“I don’t know what’s better, getting laid or getting paid
I just know when I’m getting one, the other’s getting away”
– West, K. (This Way, 2004):
Australian football faces a Kanye West Paradox.
West once contended that he could have either sexual success with women or financial success – but never both at the same time. While both outcomes were desirable, they were deemed inherently mutually exclusive.
While not (ostensibly) chasing the same goals as West, Australian football faces a similar conundrum: it can’t have a successful domestic league at the same time as a successful Socceroos side.
Sure, it wants both and is trying its hardest, but like Kanye said, “when I’m getting one, the other’s getting away”.
Five years ago, Football Australia was getting some Socceroos. They were ranked 21st in the world and had recently experienced a watershed World Cup in Germany. In contrast, the A League was getting away: the fledgling competition had serious teething problems.

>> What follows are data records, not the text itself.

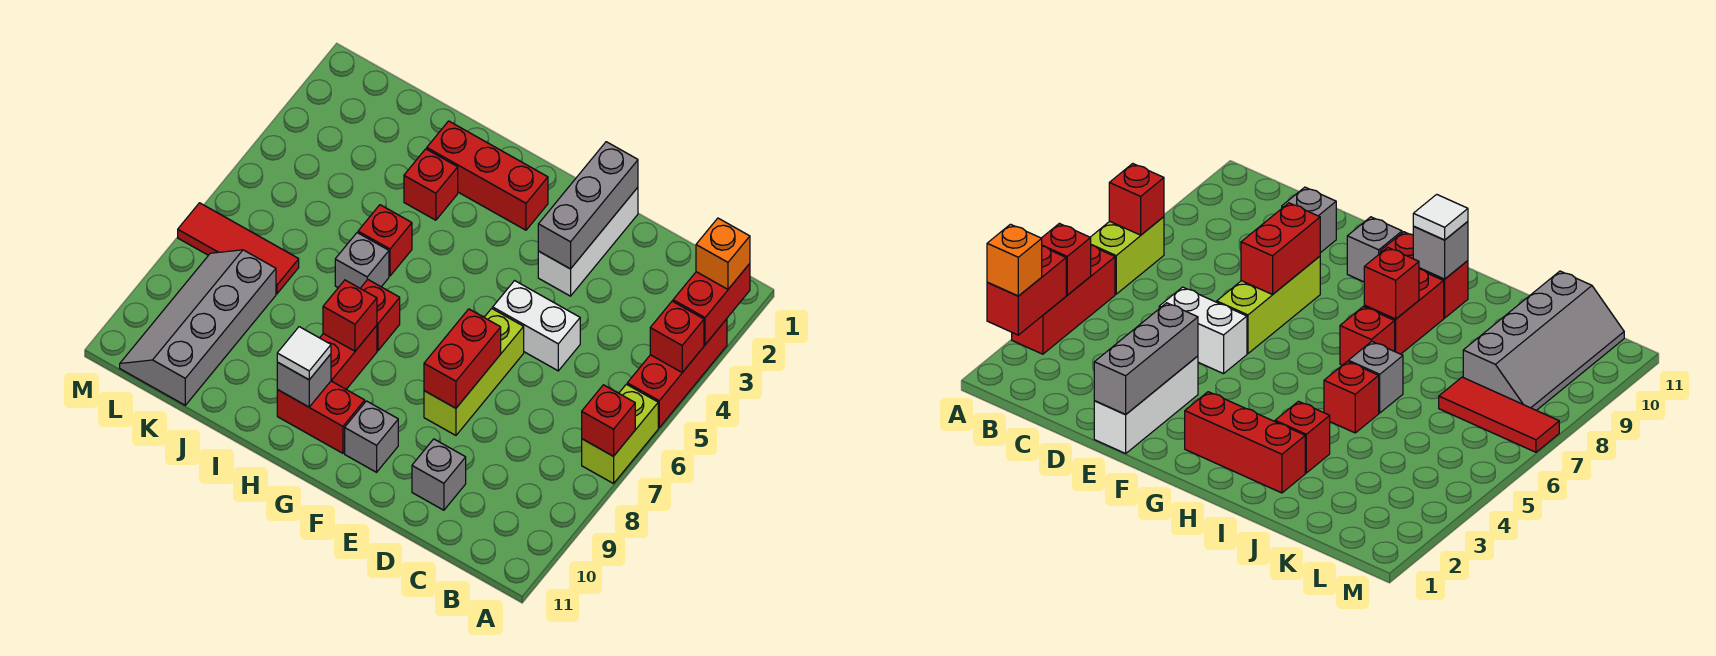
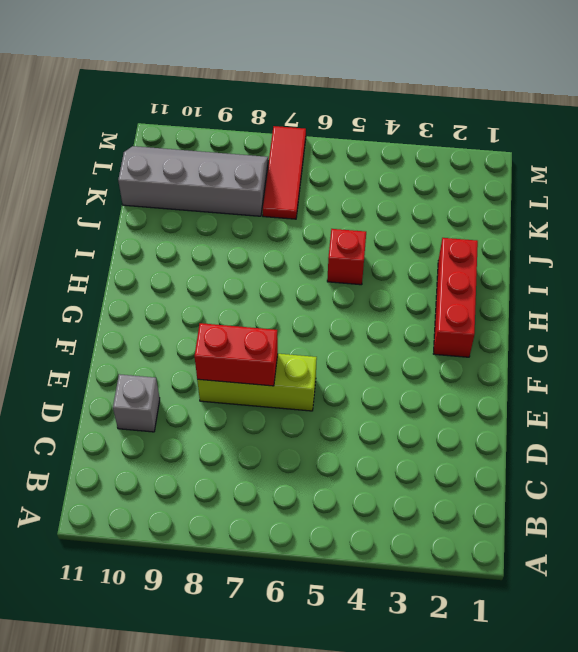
none -> red brick A3:A5 level 1
none -> lime brick A6:A7 level 1
none -> white brick D5:E5 level 1

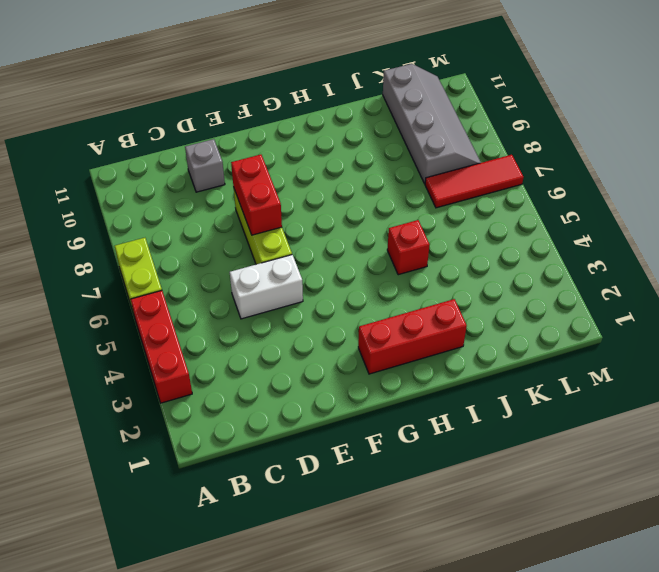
none -> white brick E1:E3 level 1
none -> grey brick F10 level 1
none -> red brick G10:H10 level 1

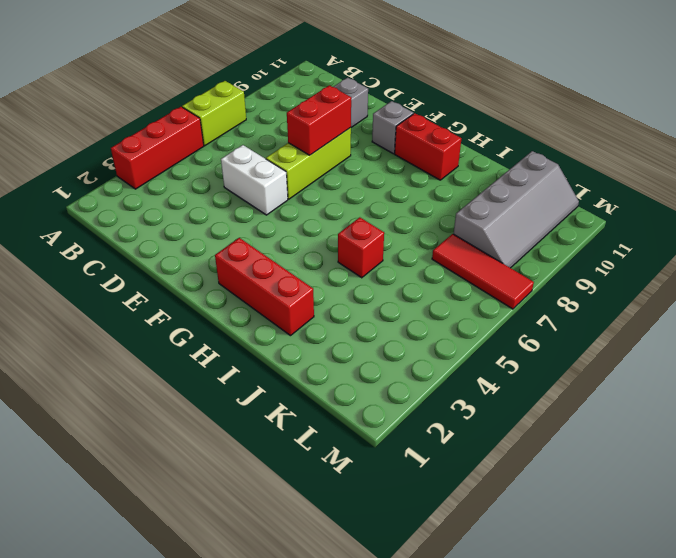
none -> white brick E1:E3 level 1
none -> red brick H7 level 1
none -> red brick H8:H9 level 1

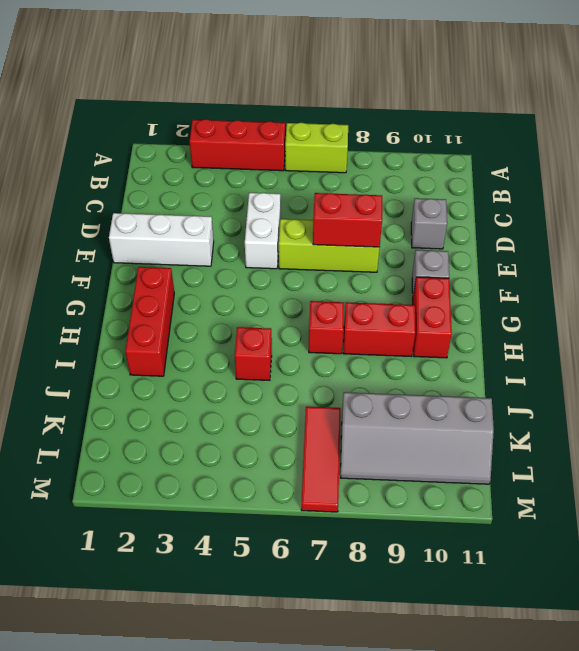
none -> red brick I3 level 1
none -> grey brick I6 level 1
none -> red brick A2:A3 level 2

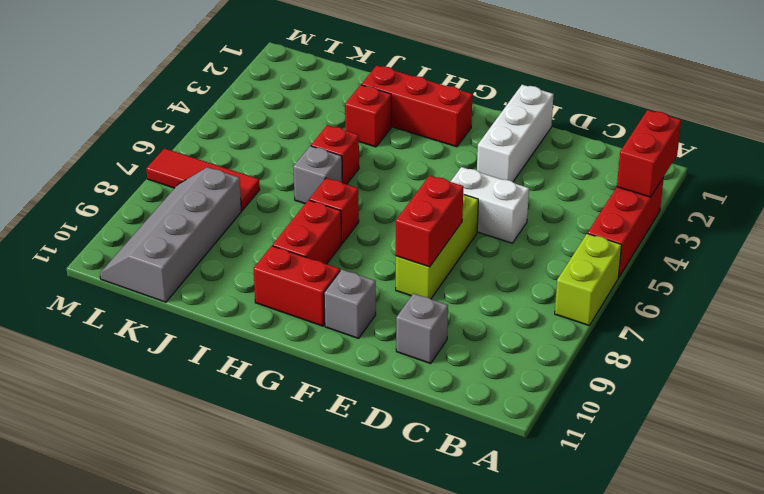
none -> red brick A4 level 2
none -> red brick A7 level 2
none -> grey brick E1:E3 level 2

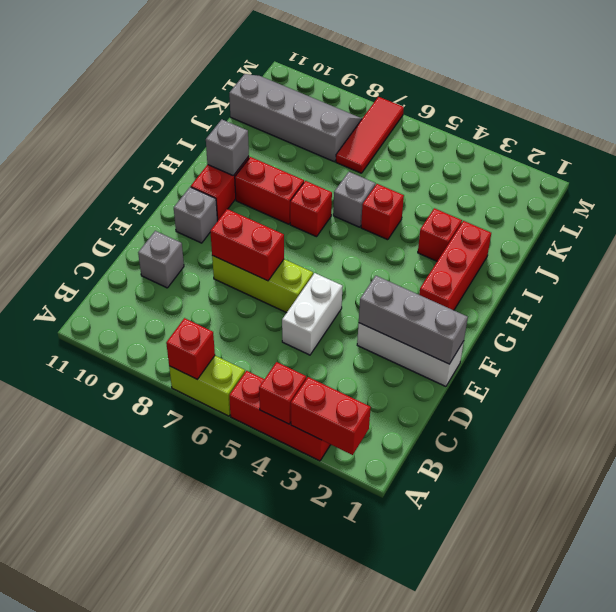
none -> red brick H8 level 2
none -> orange brick A2 level 3
none -> white tile H10 level 3

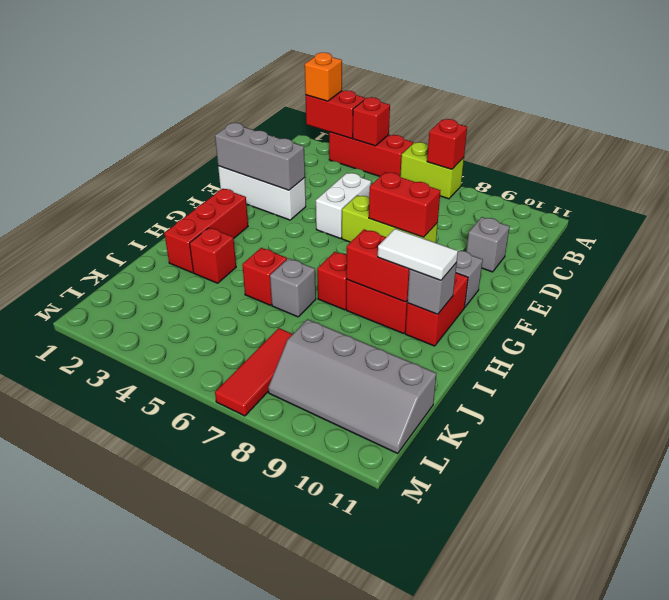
red brick H8:H9 level 2 -> red brick H8 level 2
white tile H9:H10 level 3 -> white tile H10 level 3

Flash-forward to the current day, and while the A League is going gangbusters, the Socceroos are tanking like the Melbourne Demons.
Just consider what the Socceroos have gone through over the past two years. They have:
- Scratched their way to World Cup qualification with a nervy 1-0 home win over Iraq;
- Got dicked 6-0 by France and Brazil in consecutive friendly matches;
- Sacked coach Holger Osieck;
- In spite of some energetic performances and heroics from Tim Cahill, lost all three games and conceded nine goals at the 2014 World Cup.
- Got bounced 1-0 by Qatar last month.
The Socceroos play Japan next week, and like over-protective parents whose 18-year-old child has just left home for a night out in Kings Cross, I am genuinely worried about their wellbeing.

Things are bad for the Socceroos. They are now ranked 94th in the world, sandwiched in between the recently-failed states of Haiti and Rwanda. But it could get worse.
After the Japan friendly, the next major challenge will be the Asian Cup in January 2015. As the first major football tournament to be held on Australian soil (outside of the Olympics, but that doesn’t count because of those odd rules about players having to be under-23), this is a showcase moment for Australian football.
I am not a fan of judging a code on a single performance (except in the case of rugby union, in which I will continue to declare dead every time the Wallabies lose). Having said that, anything less than a semi-final appearance for the Socceroos, which on current form is unlikely, will be a disaster for the tournament and more generally speaking, the code – A League success, or not.

Nobody outside of Qatar and South Korea wants to see those two face off in the Grand Final of the Asian Cup, but it could happen.
And if the Socceroos get kicked out in the Group Stage, their stocks will sink even lower.
If they sack Ange, who do they turn to next? Another local coach, or try to pick up another Dutch guy? After blooding young local talent, do they turn back to the tried and tested old guard?
Failure at the Asian Cup will bring a lot of hard questions for Football Australia, and I am worried about what the answers may be.
With the A League going from strength to strength, and if Kanye’s prophetic paradox continues to be correct, the Socceroos could be in the wilderness for a while.